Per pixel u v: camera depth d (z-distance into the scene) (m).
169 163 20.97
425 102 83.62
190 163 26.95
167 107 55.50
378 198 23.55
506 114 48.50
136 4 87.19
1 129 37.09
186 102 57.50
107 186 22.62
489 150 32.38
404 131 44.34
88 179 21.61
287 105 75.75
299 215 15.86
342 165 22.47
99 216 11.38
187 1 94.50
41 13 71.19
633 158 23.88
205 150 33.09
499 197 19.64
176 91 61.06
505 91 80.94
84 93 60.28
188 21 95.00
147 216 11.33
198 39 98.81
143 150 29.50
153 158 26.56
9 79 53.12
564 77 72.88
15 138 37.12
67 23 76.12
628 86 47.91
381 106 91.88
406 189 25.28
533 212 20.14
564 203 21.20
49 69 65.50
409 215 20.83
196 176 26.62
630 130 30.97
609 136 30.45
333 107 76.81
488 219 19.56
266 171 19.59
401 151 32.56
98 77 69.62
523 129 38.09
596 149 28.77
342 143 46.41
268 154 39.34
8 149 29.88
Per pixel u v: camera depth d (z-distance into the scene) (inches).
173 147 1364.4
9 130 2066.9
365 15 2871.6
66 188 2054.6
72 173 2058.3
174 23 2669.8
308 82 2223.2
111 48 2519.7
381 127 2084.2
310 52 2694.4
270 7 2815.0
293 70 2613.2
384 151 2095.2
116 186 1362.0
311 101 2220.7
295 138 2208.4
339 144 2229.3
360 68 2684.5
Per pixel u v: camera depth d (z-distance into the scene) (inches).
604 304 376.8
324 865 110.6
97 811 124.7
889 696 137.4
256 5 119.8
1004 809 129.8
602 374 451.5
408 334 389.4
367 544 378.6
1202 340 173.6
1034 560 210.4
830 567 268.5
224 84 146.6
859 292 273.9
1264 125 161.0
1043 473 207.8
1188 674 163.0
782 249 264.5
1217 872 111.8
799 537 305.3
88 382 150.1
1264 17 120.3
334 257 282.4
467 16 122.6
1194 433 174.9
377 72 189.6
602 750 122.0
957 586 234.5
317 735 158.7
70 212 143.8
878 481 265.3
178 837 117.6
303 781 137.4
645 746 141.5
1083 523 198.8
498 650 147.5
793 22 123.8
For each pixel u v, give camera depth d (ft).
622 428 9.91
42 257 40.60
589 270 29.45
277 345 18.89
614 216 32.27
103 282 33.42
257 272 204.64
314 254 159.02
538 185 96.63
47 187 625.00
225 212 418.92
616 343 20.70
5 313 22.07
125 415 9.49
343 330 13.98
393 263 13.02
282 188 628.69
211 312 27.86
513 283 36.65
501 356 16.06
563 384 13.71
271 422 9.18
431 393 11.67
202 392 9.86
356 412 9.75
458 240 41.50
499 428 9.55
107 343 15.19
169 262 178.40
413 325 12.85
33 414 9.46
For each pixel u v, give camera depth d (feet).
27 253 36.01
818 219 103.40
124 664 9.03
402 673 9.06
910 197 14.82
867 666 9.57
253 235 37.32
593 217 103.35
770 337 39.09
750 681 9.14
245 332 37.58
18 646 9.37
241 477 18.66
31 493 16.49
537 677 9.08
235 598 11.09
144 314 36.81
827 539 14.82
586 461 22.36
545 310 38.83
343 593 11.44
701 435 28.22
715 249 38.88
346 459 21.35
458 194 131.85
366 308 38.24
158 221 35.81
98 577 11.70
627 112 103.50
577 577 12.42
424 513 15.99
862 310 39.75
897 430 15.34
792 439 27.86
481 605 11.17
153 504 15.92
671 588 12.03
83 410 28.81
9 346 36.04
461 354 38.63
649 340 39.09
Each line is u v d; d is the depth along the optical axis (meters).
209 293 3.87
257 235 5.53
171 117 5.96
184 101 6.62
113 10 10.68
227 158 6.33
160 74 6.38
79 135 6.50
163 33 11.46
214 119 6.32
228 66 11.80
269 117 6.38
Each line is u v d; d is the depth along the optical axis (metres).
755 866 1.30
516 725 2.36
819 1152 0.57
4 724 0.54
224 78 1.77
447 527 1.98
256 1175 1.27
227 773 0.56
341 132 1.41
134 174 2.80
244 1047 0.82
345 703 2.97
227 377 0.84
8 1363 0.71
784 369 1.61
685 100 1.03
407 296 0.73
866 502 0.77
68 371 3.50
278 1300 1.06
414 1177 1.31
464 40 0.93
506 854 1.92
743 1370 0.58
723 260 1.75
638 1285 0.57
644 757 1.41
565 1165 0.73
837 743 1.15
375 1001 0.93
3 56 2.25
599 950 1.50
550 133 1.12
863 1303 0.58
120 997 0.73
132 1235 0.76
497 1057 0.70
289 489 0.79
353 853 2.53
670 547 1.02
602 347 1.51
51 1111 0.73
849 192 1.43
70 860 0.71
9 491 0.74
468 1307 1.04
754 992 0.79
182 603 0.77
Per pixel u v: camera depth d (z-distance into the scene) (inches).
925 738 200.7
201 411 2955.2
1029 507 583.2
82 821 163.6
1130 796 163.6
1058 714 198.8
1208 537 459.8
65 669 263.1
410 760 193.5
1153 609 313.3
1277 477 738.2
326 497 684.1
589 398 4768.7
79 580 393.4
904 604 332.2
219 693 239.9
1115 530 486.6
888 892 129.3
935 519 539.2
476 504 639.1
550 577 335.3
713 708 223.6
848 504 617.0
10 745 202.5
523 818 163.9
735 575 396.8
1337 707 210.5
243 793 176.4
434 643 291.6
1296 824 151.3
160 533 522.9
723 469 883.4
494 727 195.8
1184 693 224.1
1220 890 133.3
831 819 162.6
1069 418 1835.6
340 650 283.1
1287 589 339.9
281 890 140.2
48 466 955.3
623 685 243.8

Task description: Please copy the lines in the records above between the one holding "602 750 122.0" and the one holding "754 992 0.79", inclusive, exactly and with no other line.

Answer box:
602 750 122.0
957 586 234.5
317 735 158.7
70 212 143.8
878 481 265.3
178 837 117.6
303 781 137.4
645 746 141.5
1083 523 198.8
498 650 147.5
793 22 123.8
For each pixel u v, give camera depth d (ft).
622 428 9.91
42 257 40.60
589 270 29.45
277 345 18.89
614 216 32.27
103 282 33.42
257 272 204.64
314 254 159.02
538 185 96.63
47 187 625.00
225 212 418.92
616 343 20.70
5 313 22.07
125 415 9.49
343 330 13.98
393 263 13.02
282 188 628.69
211 312 27.86
513 283 36.65
501 356 16.06
563 384 13.71
271 422 9.18
431 393 11.67
202 392 9.86
356 412 9.75
458 240 41.50
499 428 9.55
107 343 15.19
169 262 178.40
413 325 12.85
33 414 9.46
For each pixel u v, give camera depth d (feet).
27 253 36.01
818 219 103.40
124 664 9.03
402 673 9.06
910 197 14.82
867 666 9.57
253 235 37.32
593 217 103.35
770 337 39.09
750 681 9.14
245 332 37.58
18 646 9.37
241 477 18.66
31 493 16.49
537 677 9.08
235 598 11.09
144 314 36.81
827 539 14.82
586 461 22.36
545 310 38.83
343 593 11.44
701 435 28.22
715 249 38.88
346 459 21.35
458 194 131.85
366 308 38.24
158 221 35.81
98 577 11.70
627 112 103.50
577 577 12.42
424 513 15.99
862 310 39.75
897 430 15.34
792 439 27.86
481 605 11.17
153 504 15.92
671 588 12.03
83 410 28.81
9 346 36.04
461 354 38.63
649 340 39.09
Each line is u v d; d is the depth along the optical axis (meters).
209 293 3.87
257 235 5.53
171 117 5.96
184 101 6.62
113 10 10.68
227 158 6.33
160 74 6.38
79 135 6.50
163 33 11.46
214 119 6.32
228 66 11.80
269 117 6.38
Each line is u v d; d is the depth along the optical axis (metres).
755 866 1.30
516 725 2.36
819 1152 0.57
4 724 0.54
224 78 1.77
447 527 1.98
256 1175 1.27
227 773 0.56
341 132 1.41
134 174 2.80
244 1047 0.82
345 703 2.97
227 377 0.84
8 1363 0.71
784 369 1.61
685 100 1.03
407 296 0.73
866 502 0.77
68 371 3.50
278 1300 1.06
414 1177 1.31
464 40 0.93
506 854 1.92
743 1370 0.58
723 260 1.75
638 1285 0.57
644 757 1.41
565 1165 0.73
837 743 1.15
375 1001 0.93
3 56 2.25
599 950 1.50
550 133 1.12
863 1303 0.58
120 997 0.73
132 1235 0.76
497 1057 0.70
289 489 0.79
353 853 2.53
670 547 1.02
602 347 1.51
51 1111 0.73
849 192 1.43
70 860 0.71
9 491 0.74
468 1307 1.04
754 992 0.79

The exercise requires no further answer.